UN Climate Change talks kick off in Bangkok

(Xinhua)
Updated: 2008-03-31 21:53

The second working group that is meeting at Bangkok is the already existing Ad Hoc Working Group on further Commitments for Annex I Parties under the Kyoto Protocol (AWG-KP). This group of rich countries will work on the analysis of possible tools available to these countries to reach emission reduction commitments.

"There is already broad consensus among Parties on the importance of completing this work before political agreement is reached on a post-2012 deal in Copenhagen," said Harald Dovland, chair of the group.

The next UN meeting involving negotiations under both working groups will take place in June in Bonn, Germany this year, followed by a third meeting in August and a fourth at the UN Climate Change Conference in December, both to be held in Poznan, Poland.

The tools that the working group will analyze in Bangkok include emissions trading and the "project based mechanisms," such as Clean Development Mechanism (CDM), which already allows developed countries to meet part of their emission reduction commitments by investing in sustainable development projects in developing countries.

Other tools are land use, land-use change and forestry; greenhouse gases, sectors and source categories to be covered, along with possible approaches targeting sectoral emissions, for example from the steel or cement sectors.

With 192 Parties, the UNFCCC has near universal membership and is the parent treaty of the 1997 Kyoto Protocol.

Under the Kyoto Protocol which has 178 member Parties, 37 states, consisting of highly industrialized countries and countries undergoing the process of transition to a market economy, have legally binding emission limitation and reduction commitments, as they have been recognized as the major emitters of green house gases (GHG), throughout the last two centuries of industrialization process.

Developing countries hold that the industrialized countries should continue to take on the main responsibility for climate change mitigation by being committed to further cut on GHG during the next phrase for Kyoto Protocol. One suggestion is that the rich group cut GHG emissions by at least 25 percent to 40 percent from the level of 1990 in the next commitment period of 10 to 15 years.

Meanwhile the rich countries are calling for capping emissions in the developing world, especially emerging economies and growing emitters like China and India.

It is unfair to charge the same on the developing countries, where poverty eradication is still the top priority, as on the developed countries when the latter still emit GHGs per capita three or four times that of the former, China's Special Representative on Climate Change Talks Yu Qingtai told Xinhua on Monday.

Aside from committing themselves to further and deeper cut on emissions, the industrialized countries are obliged to transfer more technologies needed for mitigation and adaptation efforts at affordable price to developing countries, and setting up more aid fund to finance the world's poorer members' efforts.

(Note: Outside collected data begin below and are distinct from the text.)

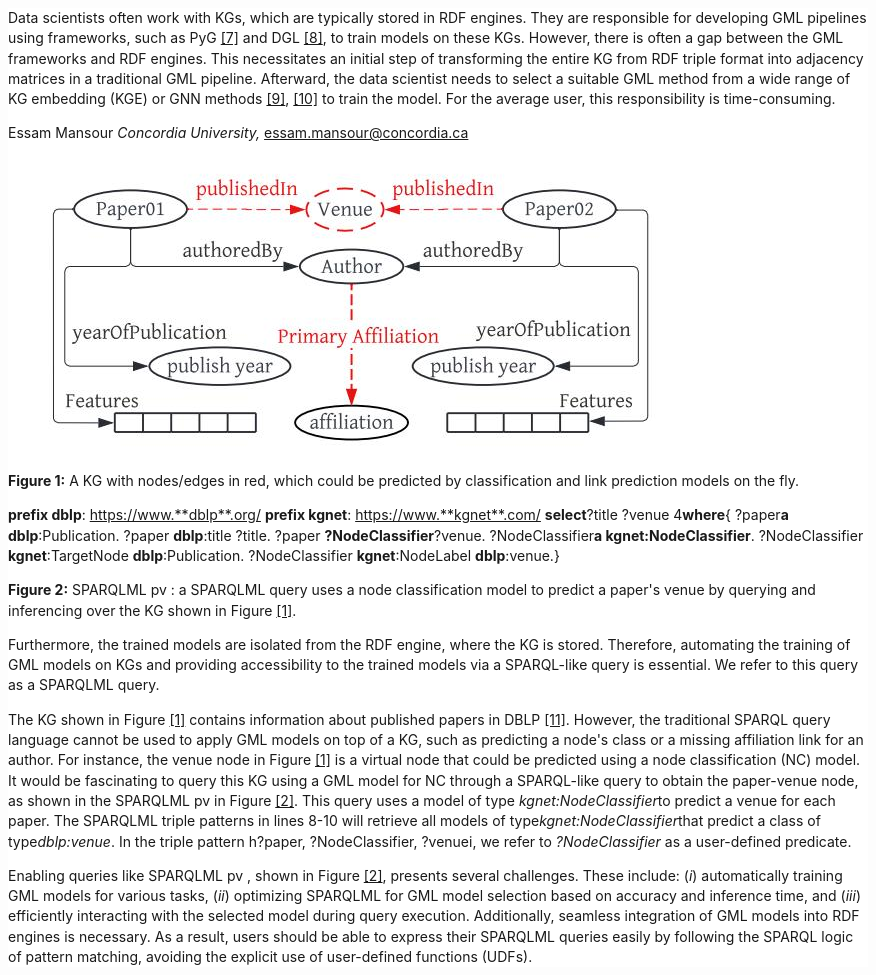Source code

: Data scientists often work with KGs, which are typically stored in RDF engines. They are responsible for developing GML pipelines using frameworks, such as PyG [[7]](#ref-7) and DGL [[8]](#ref-8), to train models on these KGs. However, there is often a gap between the GML frameworks and RDF engines. This necessitates an initial step of transforming the entire KG from RDF triple format into adjacency matrices in a traditional GML pipeline. Afterward, the data scientist needs to select a suitable GML method from a wide range of KG embedding (KGE) or GNN methods [[9]](#ref-9), [[10]](#ref-10) to train the model. For the average user, this responsibility is time-consuming.

Essam Mansour *Concordia University,* essam.mansour@concordia.ca

![A KG with nodes/edges in red, which could be predicted by classification and link prediction models on the fly.](_page_0_Figure_9.jpeg)

**Figure 1:** A KG with nodes/edges in red, which could be predicted by classification and link prediction models on the fly.

**prefix dblp**: <https://www.**dblp**.org/> **prefix kgnet**: <https://www.**kgnet**.com/> **select**?title ?venue 4**where**{ ?paper**a dblp**:Publication. ?paper **dblp**:title ?title. ?paper **?NodeClassifier**?venue. ?NodeClassifier**a kgnet:NodeClassifier**. ?NodeClassifier **kgnet**:TargetNode **dblp**:Publication. ?NodeClassifier **kgnet**:NodeLabel **dblp**:venue.}

**Figure 2:** SPARQLML pv : a SPARQLML query uses a node classification model to predict a paper's venue by querying and inferencing over the KG shown in Figure [[1]](#ref-1).

Furthermore, the trained models are isolated from the RDF engine, where the KG is stored. Therefore, automating the training of GML models on KGs and providing accessibility to the trained models via a SPARQL-like query is essential. We refer to this query as a SPARQLML query.

The KG shown in Figure [[1]](#ref-1) contains information about published papers in DBLP [[11]](#ref-11). However, the traditional SPARQL query language cannot be used to apply GML models on top of a KG, such as predicting a node's class or a missing affiliation link for an author. For instance, the venue node in Figure [[1]](#ref-1) is a virtual node that could be predicted using a node classification (NC) model. It would be fascinating to query this KG using a GML model for NC through a SPARQL-like query to obtain the paper-venue node, as shown in the SPARQLML pv in Figure [[2]](#ref-2). This query uses a model of type *kgnet:NodeClassifier*to predict a venue for each paper. The SPARQLML triple patterns in lines 8-10 will retrieve all models of type*kgnet:NodeClassifier*that predict a class of type*dblp:venue*. In the triple pattern h?paper, ?NodeClassifier, ?venuei, we refer to *?NodeClassifier* as a user-defined predicate.

Enabling queries like SPARQLML pv , shown in Figure [[2]](#ref-2), presents several challenges. These include: (*i*) automatically training GML models for various tasks, (*ii*) optimizing SPARQLML for GML model selection based on accuracy and inference time, and (*iii*) efficiently interacting with the selected model during query execution. Additionally, seamless integration of GML models into RDF engines is necessary. As a result, users should be able to express their SPARQLML queries easily by following the SPARQL logic of pattern matching, avoiding the explicit use of user-defined functions (UDFs).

However, little progress has been made in those two areas due to the reluctance of rich countries, both from the government side and the private sector and big industries' side.

It is impossible for the developing countries to discuss cutting emissions of their own without knowing where the money needed will come from, acknowledged De Boer.

"For me, the most important issue in the negotiations toward a global agreement is how much the individual industrialized countries are willing to reduce their emissions," said De Boer at a press briefing after the opening.